Il reste moins de deux semaines avant le premier tour de l’élection présidentielle au Brésil. Et la menace Bolsonaro continue de planer.
Il y a urgence, mais il faut faire preuve de résilience, de détermination et de patience. Le 7 septembre dernier [journée de fête des 200 ans de l’Indépendance] a été « détourné » par le bolsonarisme pour organiser de grandes démonstrations de force sociale.
Les plans de Bolsonaro
La société est fracturée : la majorité sociale contre Jair Bolsonaro s’est consolidée, prenant appui surtout sur plus pauvres, les femmes et les habitants du Nordeste, mais les fascistes conservent un soutien de la masse au sein de la bourgeoisie, des classes moyennes, une grande influence dans le Sud et le Nord et l’hégémonie dans le Centre-Ouest.
Nous sommes encore dans une situation transitoire, sortant d’une situation réactionnaire, si l’on considère le rapport de forces social entre les classes, bien que le rapport de forces politique, qui oscille de plus en plus rapidement, laisse penser que l’extrême droite est en situation croissante d’infériorité.
Jair Bolsonaro a des plans à court, moyen et long terme. Le premier objectif du 7 septembre était de stimuler une dynamique de captation d’influence pour obtenir la possibilité, le 2 octobre, d’accéder au second tour, le 30 octobre. Le deuxième était de placer son courant politique néofasciste dans un état de mobilisation afin de pouvoir construire une campagne pour dénoncer l’élection comme résultant d’une fraude. Le troisième était de garantir une légitimité lui permettant de bloquer un processus judiciaire d’enquête sur les crimes de responsabilité [concernant des actes répréhensibles du Président] qui pourrait le condamner à la prison.

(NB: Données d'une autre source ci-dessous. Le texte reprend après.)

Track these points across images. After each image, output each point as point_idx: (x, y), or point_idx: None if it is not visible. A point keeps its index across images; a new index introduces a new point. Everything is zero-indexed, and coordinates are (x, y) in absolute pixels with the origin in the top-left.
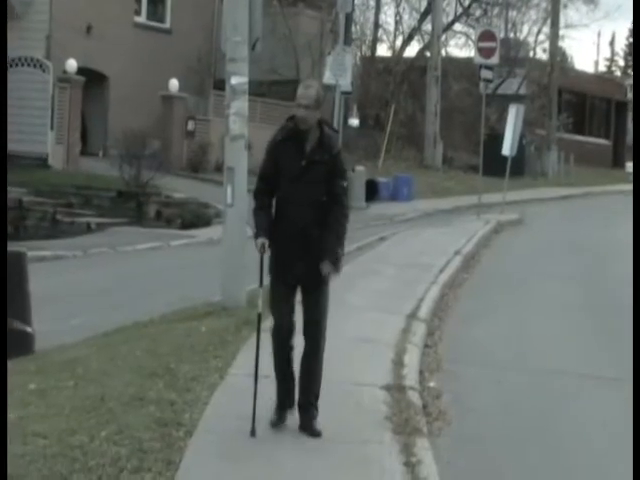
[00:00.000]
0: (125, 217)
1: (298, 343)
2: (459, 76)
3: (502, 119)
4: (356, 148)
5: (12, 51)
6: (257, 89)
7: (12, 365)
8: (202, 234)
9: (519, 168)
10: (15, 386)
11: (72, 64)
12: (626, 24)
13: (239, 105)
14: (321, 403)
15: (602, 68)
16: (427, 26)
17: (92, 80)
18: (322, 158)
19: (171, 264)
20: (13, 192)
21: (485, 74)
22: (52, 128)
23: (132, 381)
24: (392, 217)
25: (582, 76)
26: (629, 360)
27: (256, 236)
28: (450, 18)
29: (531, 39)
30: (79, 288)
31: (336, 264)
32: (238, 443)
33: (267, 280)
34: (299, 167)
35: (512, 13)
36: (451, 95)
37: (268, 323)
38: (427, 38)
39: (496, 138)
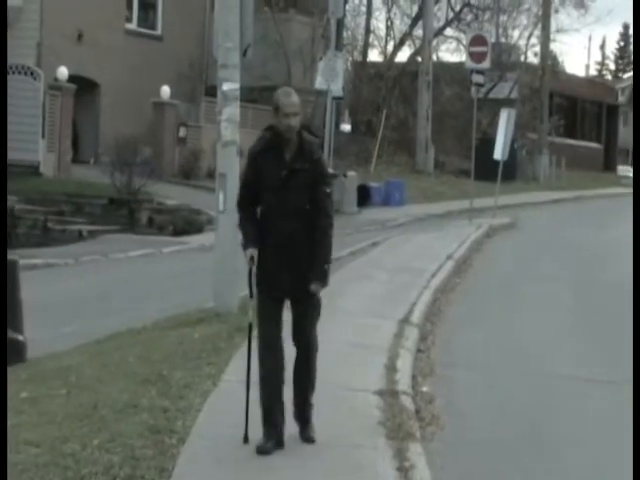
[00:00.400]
0: (117, 224)
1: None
2: (450, 81)
3: (494, 123)
4: (348, 153)
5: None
6: (249, 95)
7: None
8: (194, 241)
9: (511, 172)
10: (7, 394)
11: (63, 72)
12: (617, 28)
13: (231, 111)
14: (314, 408)
15: (593, 72)
16: (418, 31)
17: (83, 87)
18: (303, 166)
19: (163, 271)
20: None
21: (476, 78)
22: (43, 136)
23: (125, 388)
24: (384, 222)
25: (573, 80)
26: (622, 362)
27: (245, 247)
28: (441, 23)
29: (522, 43)
30: (71, 296)
31: (324, 279)
32: (231, 450)
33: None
34: (280, 177)
35: (503, 18)
36: (443, 100)
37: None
38: (418, 43)
39: (488, 142)
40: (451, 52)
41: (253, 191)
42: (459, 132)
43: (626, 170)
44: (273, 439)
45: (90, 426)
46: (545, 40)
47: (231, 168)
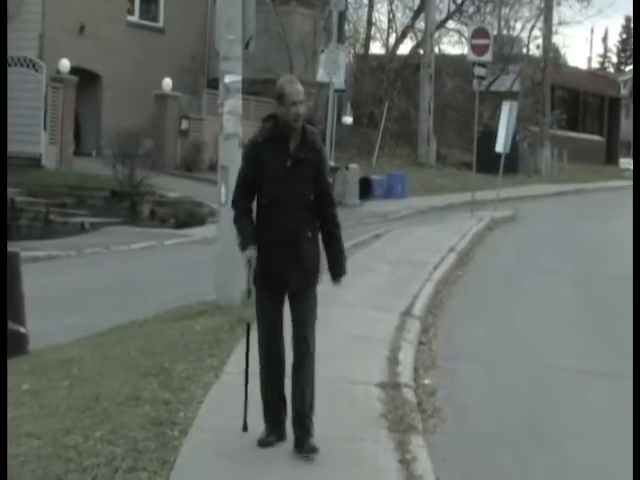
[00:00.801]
0: (119, 217)
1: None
2: (452, 73)
3: (495, 116)
4: (350, 146)
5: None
6: (251, 87)
7: None
8: (196, 233)
9: (512, 165)
10: (9, 386)
11: (65, 64)
12: (619, 21)
13: (233, 104)
14: (316, 401)
15: (595, 64)
16: (420, 24)
17: (85, 80)
18: (307, 156)
19: (165, 263)
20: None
21: (478, 71)
22: (45, 128)
23: (127, 381)
24: (386, 215)
25: (575, 72)
26: (622, 355)
27: (242, 247)
28: (443, 15)
29: (524, 36)
30: (73, 288)
31: (343, 272)
32: (233, 441)
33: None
34: (285, 168)
35: (505, 10)
36: (444, 92)
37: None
38: (420, 35)
39: (489, 135)
40: (453, 45)
41: (252, 186)
42: (461, 125)
43: (628, 163)
44: (275, 433)
45: (92, 418)
46: (547, 32)
47: (233, 160)
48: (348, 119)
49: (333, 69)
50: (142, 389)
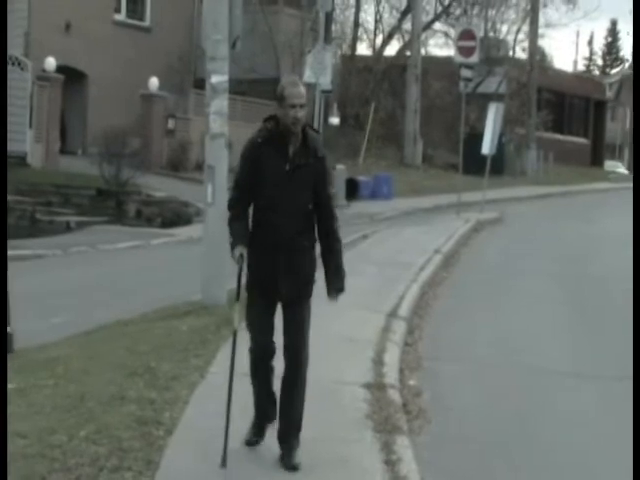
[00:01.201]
0: (105, 216)
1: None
2: (439, 75)
3: (482, 118)
4: (336, 147)
5: None
6: (237, 87)
7: None
8: (182, 233)
9: (499, 167)
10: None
11: (51, 62)
12: (604, 24)
13: (219, 104)
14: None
15: (581, 67)
16: (407, 25)
17: (71, 78)
18: (307, 161)
19: (152, 263)
20: None
21: (465, 73)
22: (31, 126)
23: (112, 380)
24: (372, 216)
25: (561, 75)
26: (608, 356)
27: (233, 246)
28: (430, 17)
29: (510, 38)
30: (59, 287)
31: (342, 286)
32: (218, 442)
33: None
34: (283, 172)
35: (492, 12)
36: (431, 94)
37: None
38: (407, 37)
39: (476, 137)
40: (440, 46)
41: (248, 188)
42: (447, 126)
43: (613, 165)
44: (264, 429)
45: (77, 417)
46: (533, 35)
47: (220, 160)
48: (335, 120)
49: (320, 70)
50: (127, 388)
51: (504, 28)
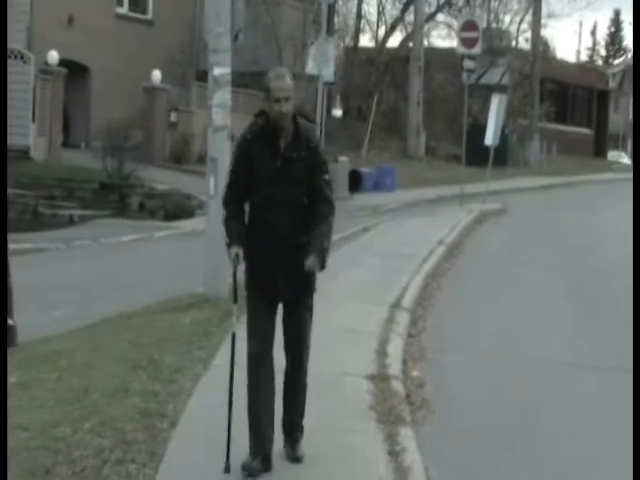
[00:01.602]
0: (108, 209)
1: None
2: (442, 66)
3: (485, 109)
4: (339, 139)
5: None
6: (239, 80)
7: None
8: (185, 225)
9: (502, 158)
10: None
11: (53, 56)
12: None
13: (222, 96)
14: (305, 392)
15: (584, 57)
16: (410, 16)
17: (74, 72)
18: (299, 155)
19: (154, 256)
20: None
21: (467, 64)
22: (34, 120)
23: (116, 373)
24: (375, 207)
25: (564, 65)
26: (610, 348)
27: (229, 245)
28: (433, 8)
29: (513, 29)
30: (62, 280)
31: (322, 259)
32: (222, 434)
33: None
34: (274, 167)
35: (494, 3)
36: (434, 85)
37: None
38: (410, 28)
39: (479, 128)
40: (442, 38)
41: (243, 185)
42: (450, 118)
43: (616, 156)
44: (260, 455)
45: (81, 410)
46: (536, 25)
47: (222, 153)
48: (337, 112)
49: (322, 62)
50: (131, 381)
51: (507, 19)
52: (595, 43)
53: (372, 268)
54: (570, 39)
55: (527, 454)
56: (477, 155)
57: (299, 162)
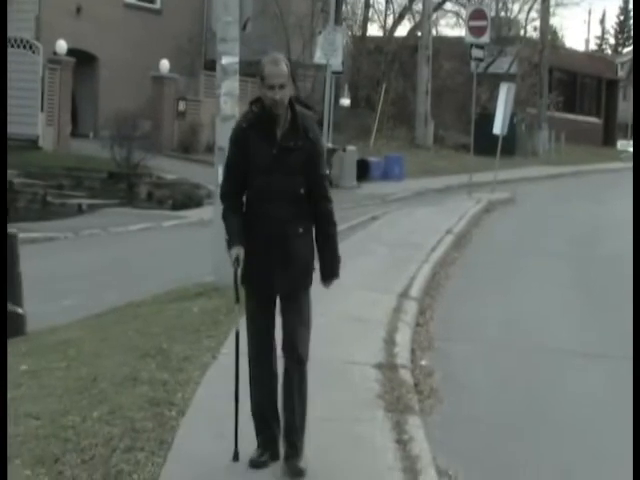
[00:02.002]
0: (116, 198)
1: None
2: (450, 55)
3: (493, 98)
4: (347, 128)
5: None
6: (248, 69)
7: None
8: (194, 215)
9: (510, 147)
10: (7, 367)
11: (62, 45)
12: (617, 2)
13: (230, 85)
14: (313, 382)
15: (593, 46)
16: (418, 5)
17: (82, 61)
18: (297, 144)
19: (163, 245)
20: None
21: (476, 53)
22: (42, 110)
23: (124, 362)
24: (384, 197)
25: (573, 54)
26: (619, 336)
27: (229, 245)
28: None
29: (522, 17)
30: (70, 269)
31: (336, 272)
32: (230, 422)
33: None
34: (270, 156)
35: None
36: (442, 74)
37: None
38: (418, 17)
39: (487, 117)
40: (451, 26)
41: (239, 177)
42: (458, 107)
43: (626, 145)
44: (268, 451)
45: (90, 399)
46: (545, 14)
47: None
48: (345, 101)
49: (330, 51)
50: (140, 370)
51: (515, 7)
52: (604, 32)
53: (380, 257)
54: (579, 28)
55: (535, 443)
56: (485, 144)
57: (297, 151)
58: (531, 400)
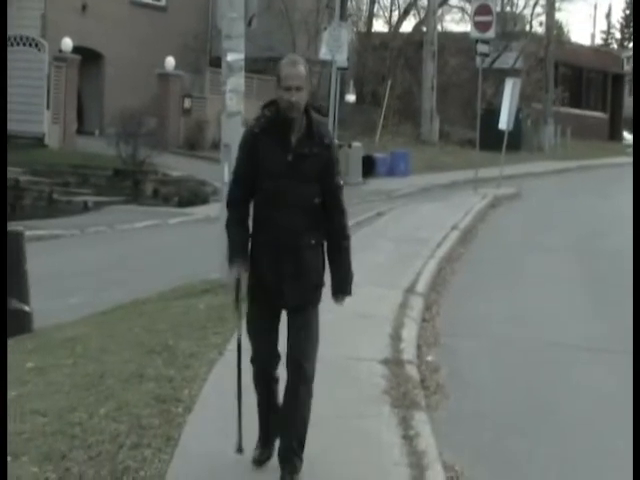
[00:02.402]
0: (122, 195)
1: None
2: (455, 51)
3: (499, 93)
4: (353, 124)
5: (7, 30)
6: (253, 66)
7: (11, 344)
8: (199, 212)
9: (516, 142)
10: (14, 364)
11: (67, 43)
12: None
13: (235, 82)
14: (319, 378)
15: (598, 41)
16: (423, 1)
17: (88, 59)
18: (312, 151)
19: (169, 242)
20: (10, 172)
21: (481, 48)
22: (48, 107)
23: (131, 358)
24: (389, 192)
25: (578, 49)
26: (625, 332)
27: (230, 260)
28: None
29: (527, 12)
30: (77, 267)
31: (349, 289)
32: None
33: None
34: (285, 163)
35: None
36: (447, 70)
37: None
38: (423, 13)
39: (493, 112)
40: (456, 22)
41: (248, 183)
42: (464, 102)
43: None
44: (270, 449)
45: (97, 395)
46: (550, 9)
47: (236, 139)
48: (351, 97)
49: (336, 47)
50: (146, 366)
51: (521, 2)
52: (610, 26)
53: (386, 253)
54: (585, 22)
55: (541, 439)
56: (491, 139)
57: (312, 158)
58: (536, 396)
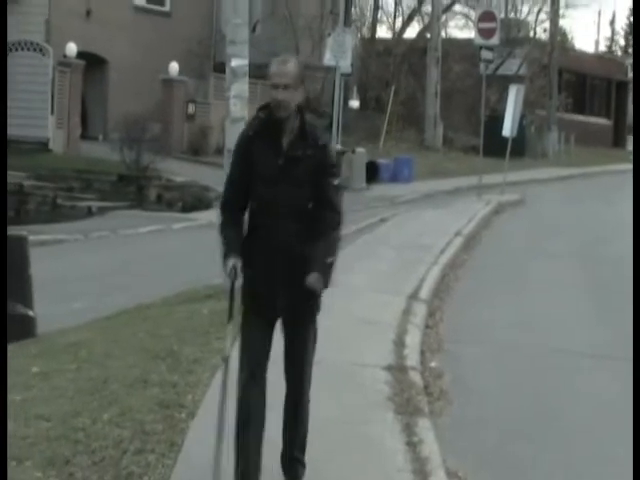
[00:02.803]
0: (126, 201)
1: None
2: (459, 57)
3: (502, 100)
4: (356, 130)
5: (11, 35)
6: (257, 71)
7: (14, 348)
8: (203, 217)
9: (519, 149)
10: (18, 369)
11: (72, 48)
12: (627, 3)
13: (239, 87)
14: (323, 384)
15: (602, 48)
16: (427, 7)
17: (92, 64)
18: (305, 153)
19: (172, 247)
20: (14, 176)
21: (485, 55)
22: (52, 112)
23: (135, 364)
24: (393, 198)
25: (582, 56)
26: (627, 339)
27: (225, 257)
28: None
29: (531, 19)
30: (80, 272)
31: (325, 276)
32: None
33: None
34: (276, 166)
35: None
36: (451, 76)
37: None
38: (427, 19)
39: (496, 119)
40: (460, 28)
41: (242, 187)
42: (468, 108)
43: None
44: None
45: (100, 401)
46: (554, 16)
47: None
48: (355, 103)
49: (340, 53)
50: (150, 372)
51: (525, 8)
52: (614, 33)
53: (389, 259)
54: (589, 29)
55: (544, 445)
56: (495, 146)
57: (304, 161)
58: (540, 402)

La défaite de Jair Bolsonaro aux élections serait une grande victoire tactique. Mais, malheureusement, le bolsonarisme, le néofascisme à la brésilienne, restera. Le défi stratégique de la gauche doit être plus ambitieux. Il faudra inverser le rapport de forces social afin de laisser l’extrême droite démoralisée et le dos au mur. Cela nécessitera, en premier lieu, un rapport de forces politique qui garantisse les conditions de l’arrestation de Jair Bolsonaro.
Vaincre la peur
Le plus grand obstacle, jusqu’à présent, a été la difficulté pour la gauche de gagner de manière incontestée la suprématie dans les rues. Les rassemblements électoraux de Lula ont, heureusement, été importants, de l’ordre de quelques dizaines de milliers. Et même très grands dans certaines villes, notamment dans le Nord-Est. Mais sans la présence de Lula, la capacité de la gauche à battre le rappel des masses a été faible.
Il reste deux semaines avant les élections, mais très peu de personnes à gauche osent porter un autocollant soutenant Lula, en dehors des rassemblements ou des environnements sécurisés. Il n’y a pas d’autocollants sur les voitures. Pourquoi ? Parce que le danger est réel et immédiat. Les peurs politiques sont incompréhensibles, quand on ne les relie pas aux haines sociales.
Les discours de Jair Bolsonaro le 7 septembre étaient un appel au combat. Ils distillent les haines et inspirent la peur. Malheureusement, sont puissantes les pressions à l’apathie culturelle et idéologique qui enserre les larges masses laborieuses. Il s’avère qu’il n’y a pas de force sociale plus puissante dans l’histoire que la mobilisation populaire, lorsqu’elle prend confiance en elle et s’organise.
La crainte que le changement ne vienne jamais – chez les travailleurEs elle est accentuée par la peur des représailles – doit faire face à des craintes encore plus grandes : celles propres au désespoir des classes possédantes et de leur clientèle sociale de tout perdre. Dans la chaleur de la lutte des classes, le scepticisme des classes laborieuses à l’égard de leur propre force, l’indécision de leurs rêves égalitaires, ont été surmontés par l’espoir de liberté, un ressenti moral et une aspiration politique plus exaltant que la mesquinerie réactionnaire et l’avarice bourgeoise. Vaincre la peur sera l’un des grands défis à relever pour assurer la défaite des fascistes. Pendant et après les élections.